I don’t know whether we will react to the coronavirus in the same way, and attempt to put it behind us as fast as we can. For the time being, we don’t have the luxury of being able to ignore it, though the pressure to resume our old ways of life is growing all the time. Some of that is understandable: there are aspects of lockdown that no-one will miss. I don’t want to think how long it might be before I see family or friends again. I’m lucky, because I live with my wife and children: that creates moments of tensions, of course, but I wouldn’t want to be without the warmth and intimacy of family life. Those who are ill, and those who are looking after them, are worst affected by the pandemic; but I also feel for people who live alone, unable to kiss or hug or touch anyone at all – and I worry that the habit of distancing will become engrained again, recreating the emotional and physical barriers that used to be an integral part of English life.
But perhaps good things will come out of it as well. Already, some of them are apparent – at least to those not affected by illness or unemployment or struggling to get enough to eat: for some, at least, there is a gentler, less frenzied pace of life, and for everyone, there are reductions in emissions and improvements in air quality, which show how easy it to shut off our polluting economy, if we want to. Perhaps even more significant changes will follow.

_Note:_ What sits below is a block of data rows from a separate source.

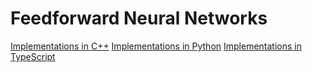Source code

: # Feedforward Neural Networks
[Implementations in C++](c++/README.md)
[Implementations in Python](python/README.md)
[Implementations in TypeScript](typescript/README.md)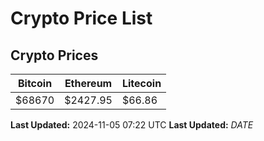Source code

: # Crypto Price List

## Crypto Prices
| Bitcoin | Ethereum | Litecoin |
| ------- | -------- | -------- |
| $68670 | $2427.95 | $66.86 |
**Last Updated:** 2024-11-05 07:22 UTC
**Last Updated:** $DATE$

One thing is clear: containing the pandemic in both the developed and the developing world will require global cooperation of a kind we have rarely seen before. Applying the lessons learnt in South Korea and Germany and elsewhere is only the start: it will also require a massive redistribution of resources. It sounds unreasonably idealistic to say that a kinder, fairer world may emerge from the pandemic – but it may be one of the consequences of bringing it to an end. If it spreads through refugee camps or war zones in the Middle East, or densely crowded cities in India or Pakistan, then it will be back here before we know it. Covid anywhere is Covid everywhere, people say: you can’t fix it in one place and not another, and by revealing the interconnected nature of the world, it might define a mindset and a means of cooperation that will help in the fight against climate change, which ultimately poses a much greater threat to our occupation of the planet.
Edward Platt was born in 1968 and lives in London. His first book, Leadville, won a Somerset Maugham Award and the John Llewellyn Rhys Prize. He is also the author of The Great Flood: Travels through a Sodden Landscape, which explores the way floods have shaped the physical landscape of Britain, and The City of Abraham, a journey through Hebron, the only place in the West Bank where Palestinians and Israelis live side by side. He is a regular contributor to various magazines and newspapers.